What to produce » Render the text lines of the data below as a JSON list of strings, one string per line, omitting blank lines and leaving out the pictures.

Dataset excerpts »
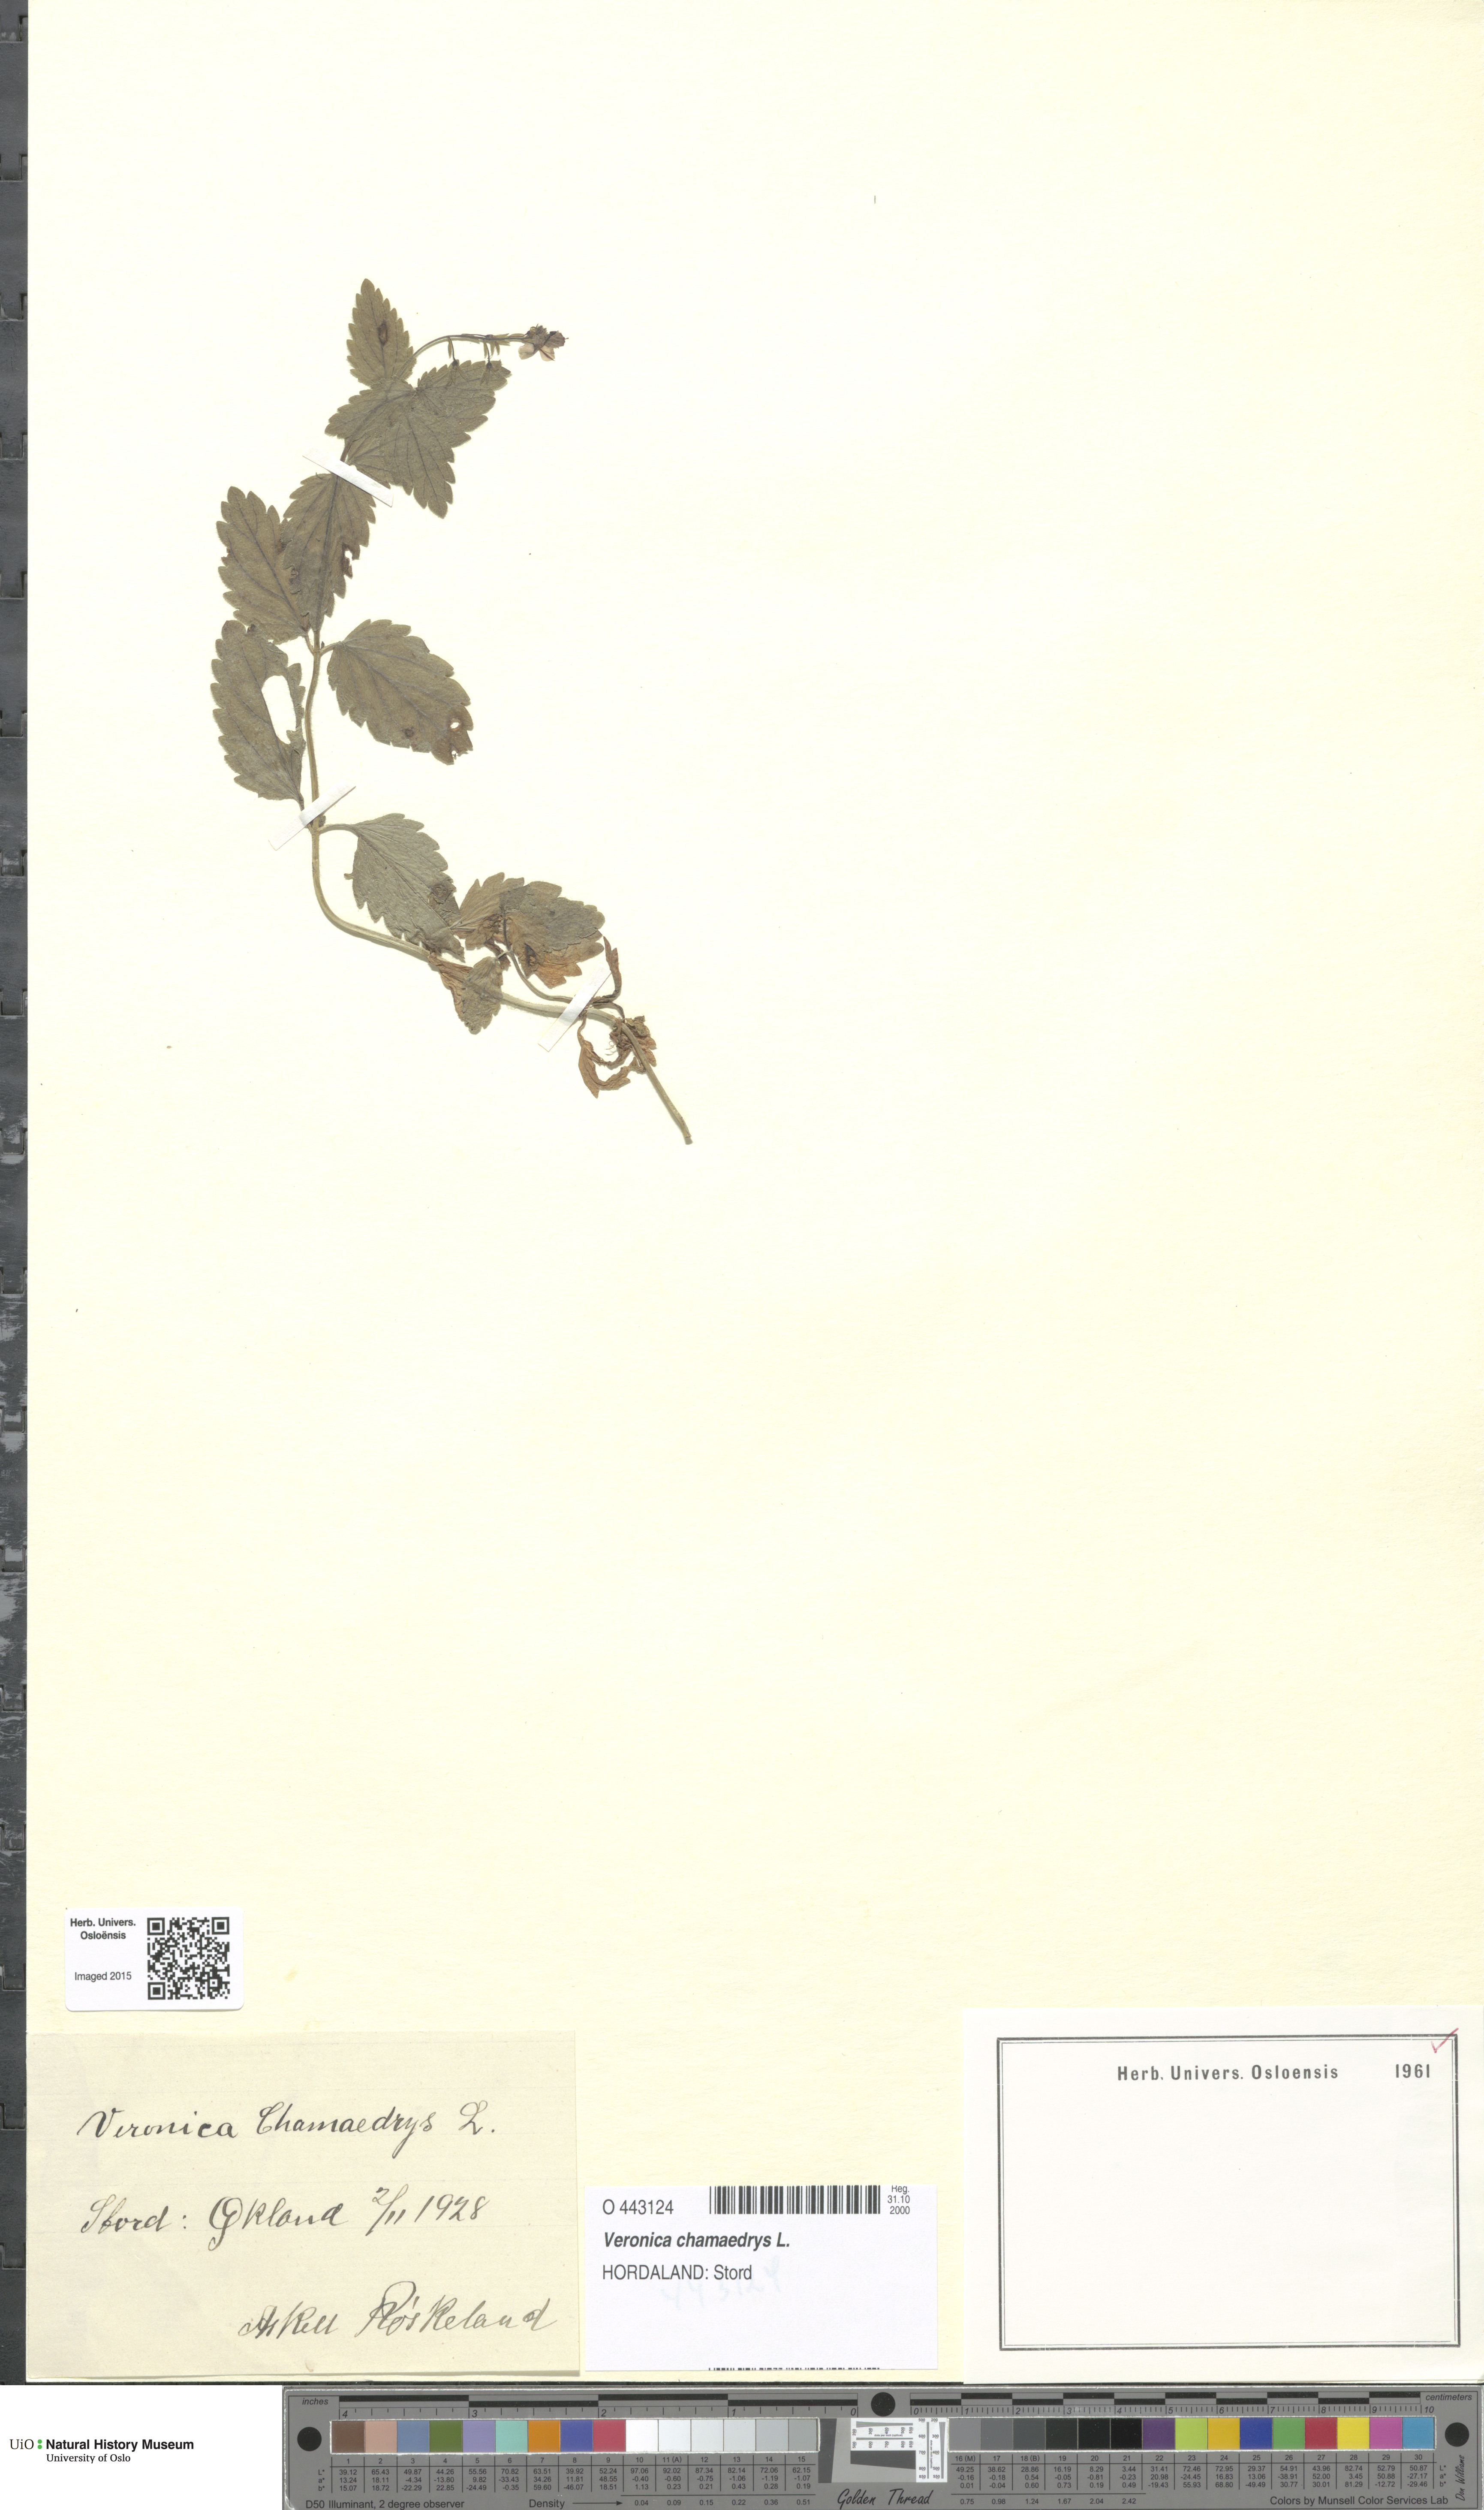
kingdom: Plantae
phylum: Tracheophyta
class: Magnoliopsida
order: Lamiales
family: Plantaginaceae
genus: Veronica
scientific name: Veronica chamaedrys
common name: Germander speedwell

Result for this task »
[
  "kingdom: Plantae",
  "phylum: Tracheophyta",
  "class: Magnoliopsida",
  "order: Lamiales",
  "family: Plantaginaceae",
  "genus: Veronica",
  "scientific name: Veronica chamaedrys",
  "common name: Germander speedwell"
]